In October 2022, a delegation from the Hamas movement visited the Syrian regime, and relations between the two parties were restored. This led to Syrians taking a position against the movement and affected the view of some of them towards the Palestinian issue, especially with the image that Israel paints of itself through social media as a “democratic, militarily, economically and technologically advanced country.”

Israel is trying to exploit the social media platforms to influence Arab youth through accounts and pages on Facebook and Twitter that were created specifically for this purpose.

Social researcher Abdul-Malik told Enab Baladi that sympathy for clear humanitarian issues pushes a person to feel better, for standing with truth and justice and moving from empathy to compassion.

She added that the current circumstances have divided people into two groups.
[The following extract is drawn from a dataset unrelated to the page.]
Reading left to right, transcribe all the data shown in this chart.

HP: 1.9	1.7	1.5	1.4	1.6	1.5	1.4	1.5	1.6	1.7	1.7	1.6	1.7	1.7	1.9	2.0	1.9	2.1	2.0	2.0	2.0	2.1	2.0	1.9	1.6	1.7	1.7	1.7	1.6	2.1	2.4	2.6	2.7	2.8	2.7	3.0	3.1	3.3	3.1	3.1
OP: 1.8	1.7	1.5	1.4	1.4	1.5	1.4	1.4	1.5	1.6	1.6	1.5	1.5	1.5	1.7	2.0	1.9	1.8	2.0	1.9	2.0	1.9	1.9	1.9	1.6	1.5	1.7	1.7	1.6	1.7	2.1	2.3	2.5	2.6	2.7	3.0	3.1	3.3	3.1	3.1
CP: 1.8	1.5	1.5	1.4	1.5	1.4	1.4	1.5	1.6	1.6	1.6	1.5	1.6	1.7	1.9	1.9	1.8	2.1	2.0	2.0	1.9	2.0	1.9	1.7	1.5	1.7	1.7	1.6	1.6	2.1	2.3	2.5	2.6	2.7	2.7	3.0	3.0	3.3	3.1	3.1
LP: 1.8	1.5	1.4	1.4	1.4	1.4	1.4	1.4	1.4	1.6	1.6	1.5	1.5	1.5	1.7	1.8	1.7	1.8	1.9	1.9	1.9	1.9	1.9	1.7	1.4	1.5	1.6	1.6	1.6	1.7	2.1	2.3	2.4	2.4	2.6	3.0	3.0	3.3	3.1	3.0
The first group believes that what is happening in Gaza at long intervals used to happen daily in Syria.

The second team speaks that the issue is right and just as well and builds its point of view on this basis, even if disaster surrounds it.

When pictures or video clips spread related to sympathy for Palestine, an association occurs in the minds of the second group of people with Idlib, given that the pain is the same and the bombing is simultaneous, according to Abdul-Malik. ​​

Balance between politics and compassion

In the midst of successive political events and major international changes that the world is witnessing, the process of creating a balance between politics and sympathy becomes difficult, especially when there are major crises.
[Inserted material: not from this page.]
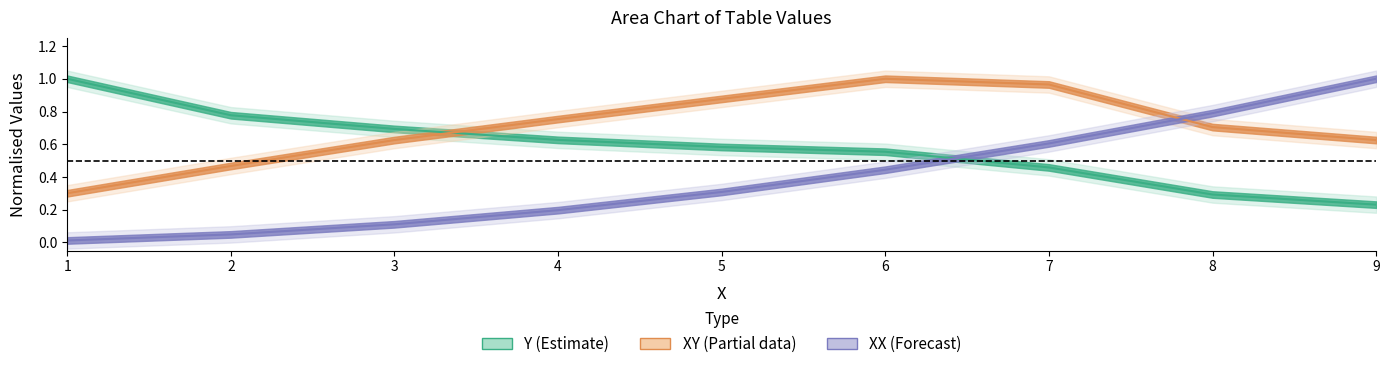

Which series changed the most between 3 and 5?

XY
This is not limited to a specific segment but extends to all segments, with their various financial, cultural, and social classes as well.

This balance, in al-Saad’s opinion, is linked to political awareness, reading the scene and the map of the political reality in the region in which a person lives and his position in relation to all of these events, and thus forming clear positions (positive or negative) towards the issues that affect his political situation, and even his human conscience.

Abdel Malik told Enab Baladi that creating balance is very difficult, especially if it is related to belonging. In general, people sympathize with situations far from politics from a humanitarian principle, and when they are linked to a political aspect, the matter begins to differ radically.

Television channels and social media play a major role in determining people’s compass in the field of empathy and adopting issues, according to Abdel Malik, who believes that the media has turned into a first authority and not a fourth authority as it is called.

Over 5,000 Palestinians have been killed and more than 15,000 others wounded in Israeli attacks on the Gaza Strip since October 7, according to data from the Palestinian Health Ministry released on Wednesday.